Keypoint prediction from any angles

Results with more viewing variations (Supplement to Figure 3 in the paper). This is frame-by-frame prediction with no temporal constraints.

Chairs

Test chairs from ShapeNet. This is a frame-by-frame keypoint prediction on each animation frame. No temporal information is used.
We show how the network is able to utilize the same keypoints across object instances and consistently predict keypoints across viewing angles, even when parts are occluded such as the back legs.

Planes

Test planes from ShapeNet. Notice failure cases in the bottom row where the orientation network fails to predict the correct orientation of a few planes with very unusual wing shapes.

Cars

Test cars from ShapeNet. Notice failure cases on the bottom row: The second car is mostly black which is the same as the background. The third car looks very symmetric that the predicted orientation is sometimes reversed.

Ablation Study

We present an ablation study for the primary losses as well as how their weights affect the results.

Baseline (12 keypoints)

No multiview consistency
Notice how points are no longer stationary.

No relative pose loss
Points are concentrated at the center, but are still separated from separation loss

More noise in relative pose loss
This encourages points to be more robust to estimation error by spreading them out further.

No silhouette loss
This causes the points to lie outside the car.

Varying number of keypoints

We trained the network with varying number of keypoints [3, 5, 8, 10, 15, 20]. The network starts by discovering the most prominent components such as the head and wings, then gradually tracks more parts as the number increases. Colors do not correspond across results as they're independent.

Results on deformed object

To evaluate the robustness of these keypoints under shape variations, and whether the network uses local features to detect local parts as opposed to placing keypoints on a regular rigid structure, we test our network on a non-rigidly deformed car. Here the network is able to predict where the wheels are and the overall deformation of the car structure.
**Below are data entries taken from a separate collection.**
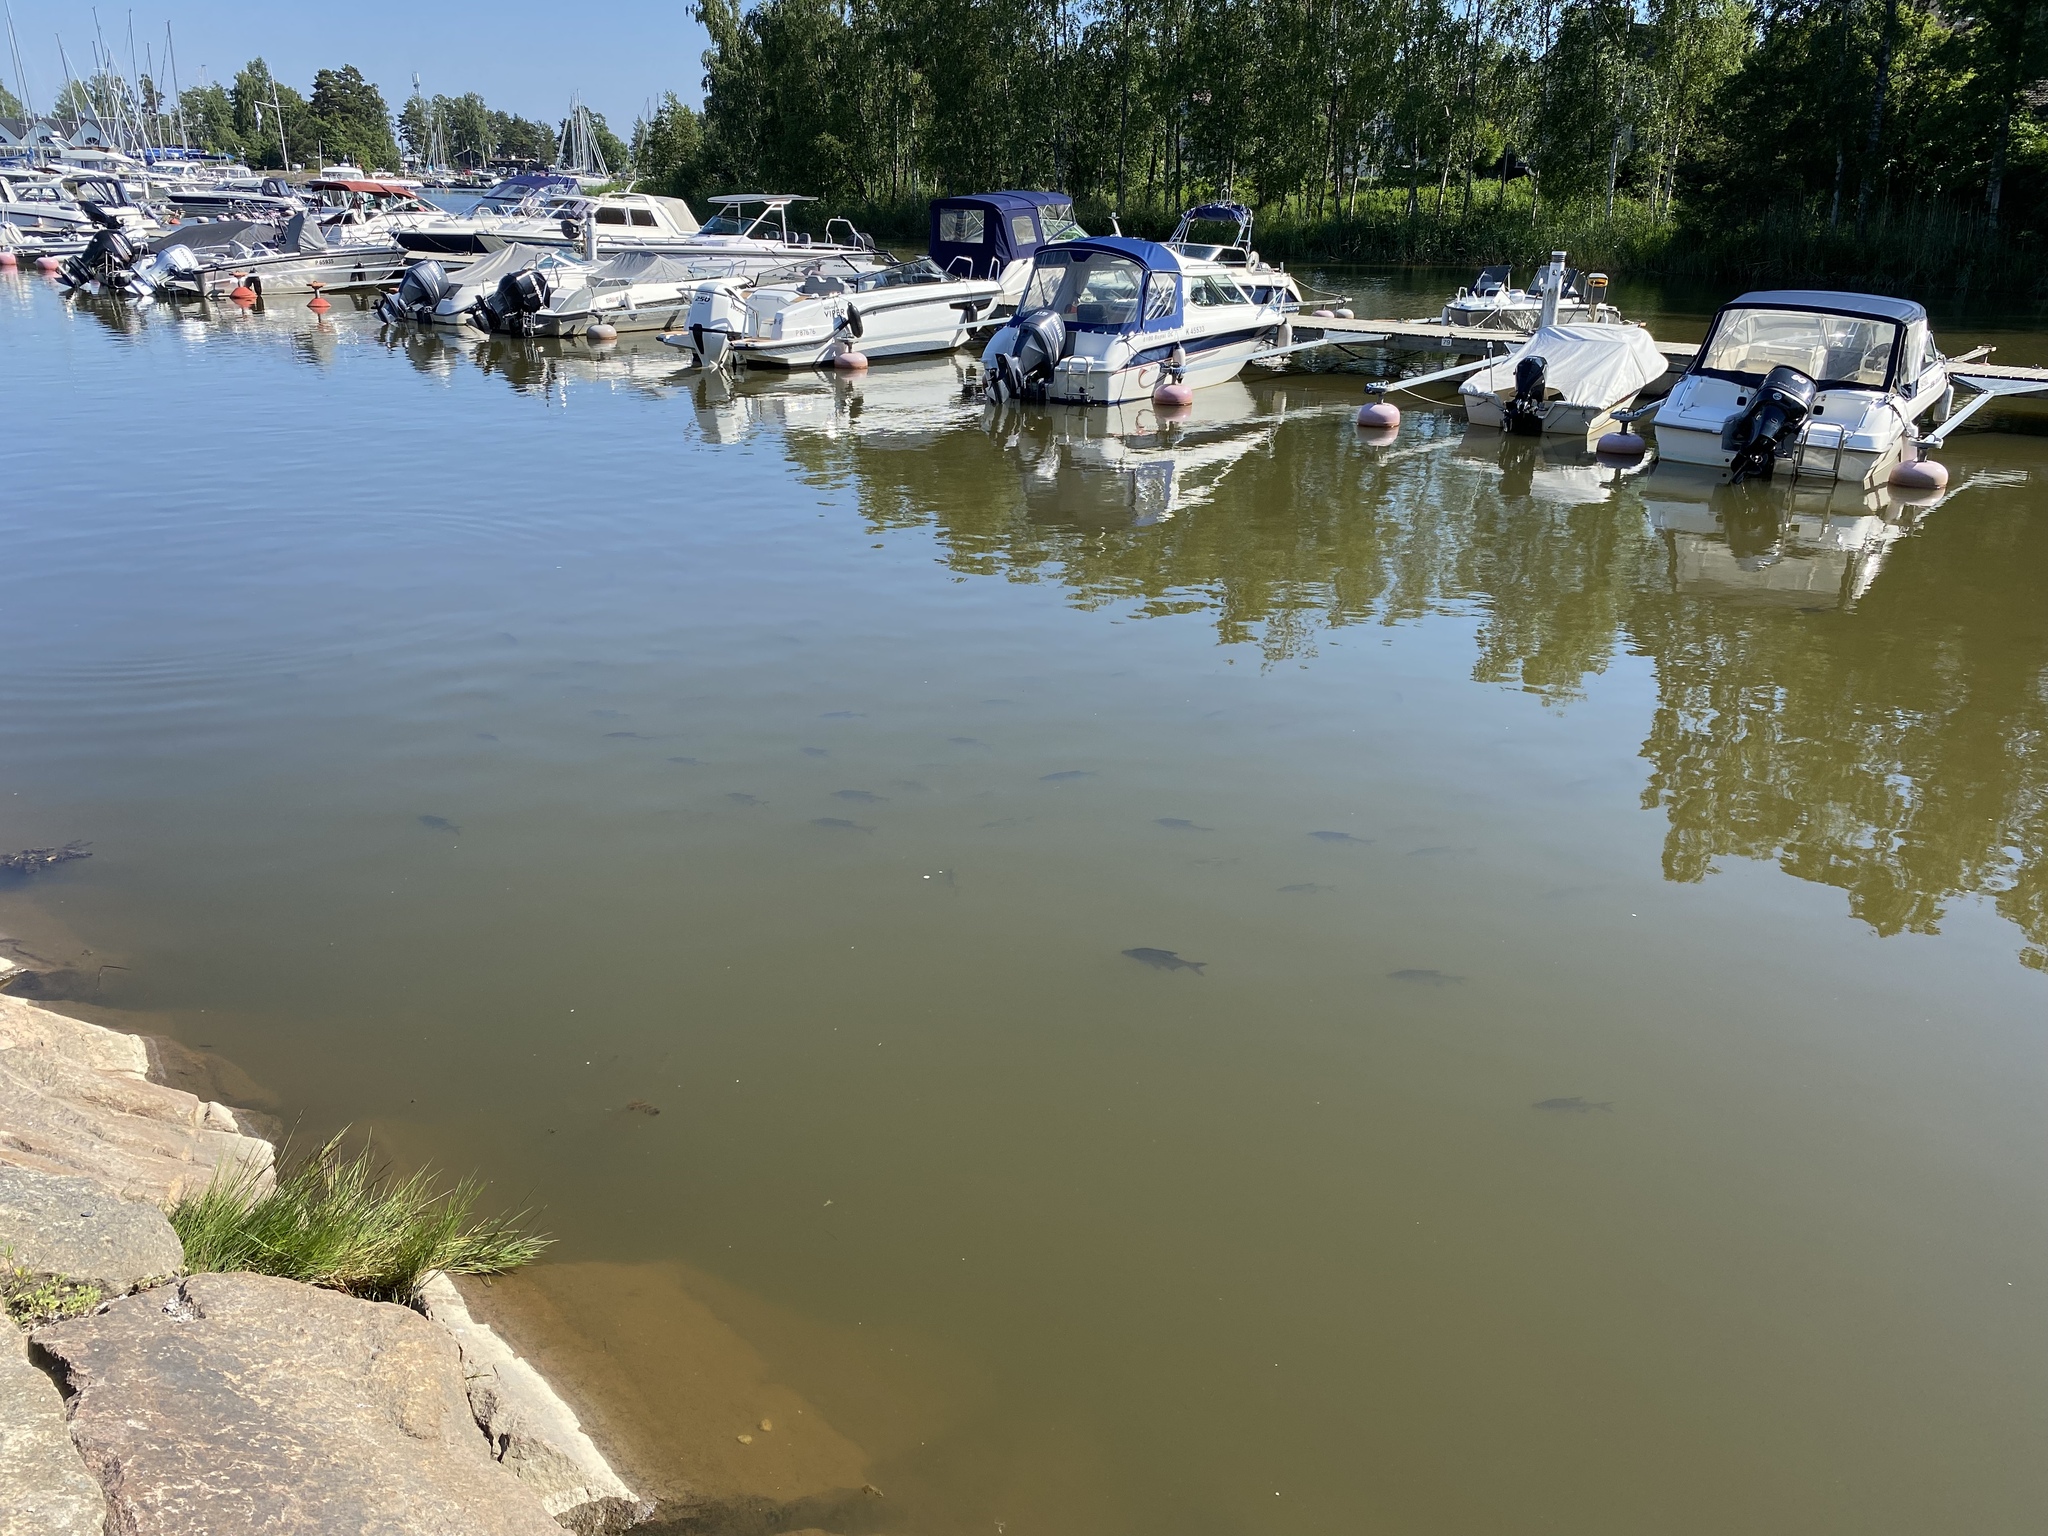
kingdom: Animalia
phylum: Chordata
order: Cypriniformes
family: Cyprinidae
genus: Abramis
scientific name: Abramis brama
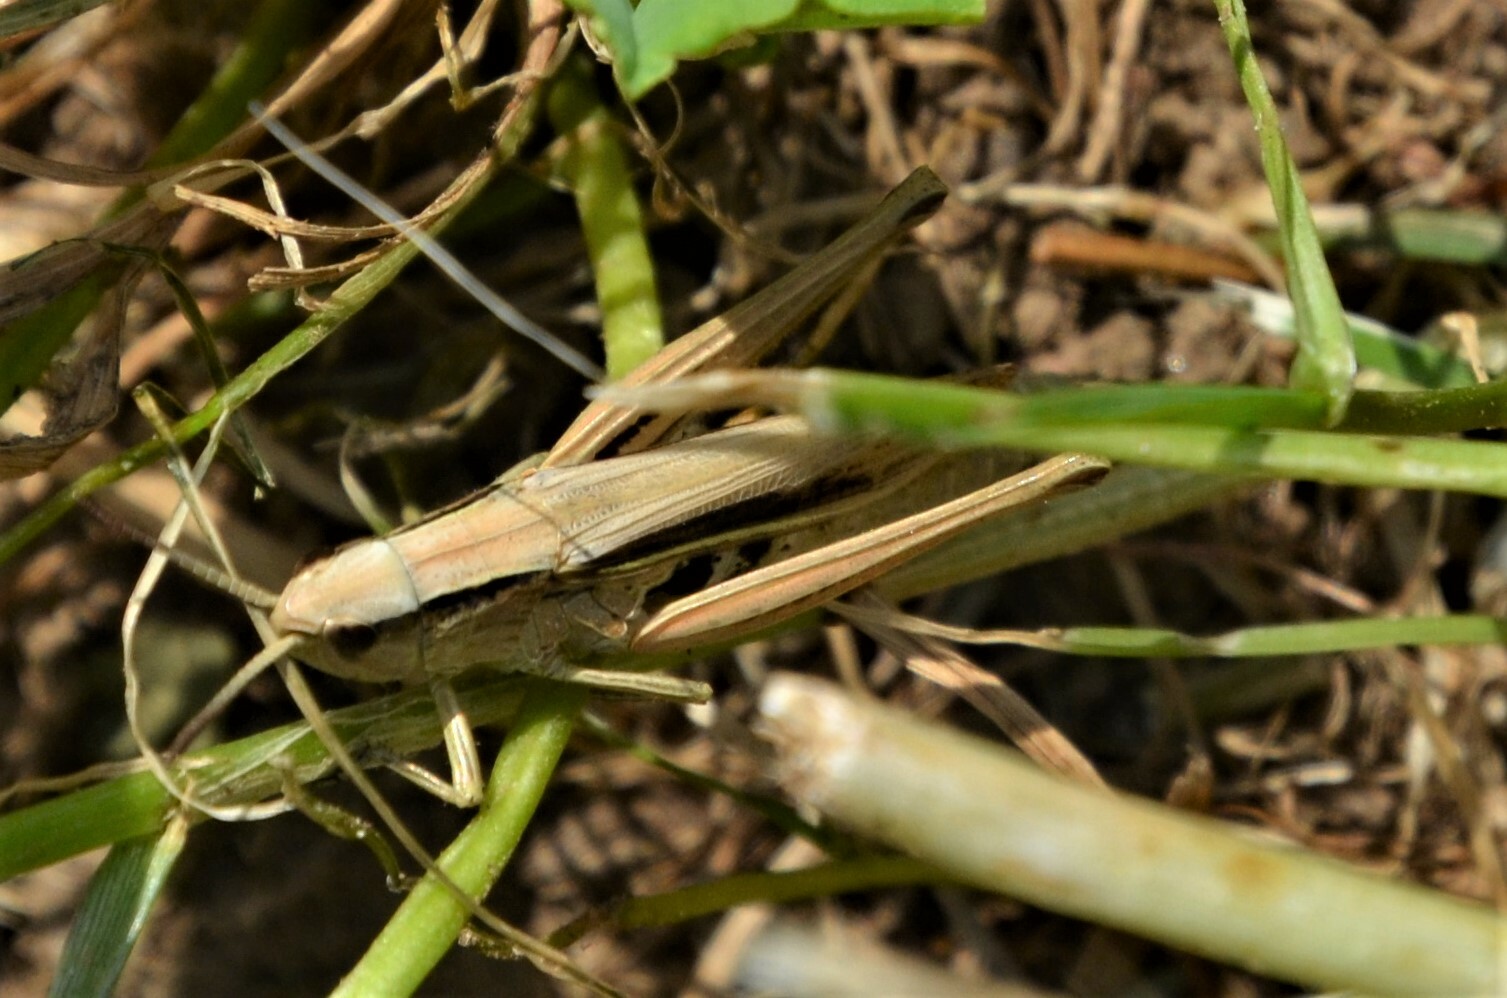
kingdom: Animalia
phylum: Arthropoda
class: Insecta
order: Orthoptera
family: Acrididae
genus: Chorthippus
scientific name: Chorthippus albomarginatus
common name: Lesser marsh grasshopper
3D Visualization of keypoints

We visualize the positions of the predicted 3D keypoints by projecting them back to the 3D mesh of the following car. We show results for all 120 frames used to generate the animation. The frustrum indicates the camera's direction. (Our algorithm never has access to the 3D and take as input a single image. This is only for visualization.) The variances of these keypoint locations are reported in Table 1 in the paper.



Proof-of-concept results on real images

We train our network by adding random backgrounds to our rendered training examples. Surprisingly, such a simple modification allows the network to predict keypoints on some of the Imagenet's cars. We show a few hand-picked results and some failure modes on the right. The network especially has difficulties dealing with large perspective distortion and cars that have strong patterns or specular highlights.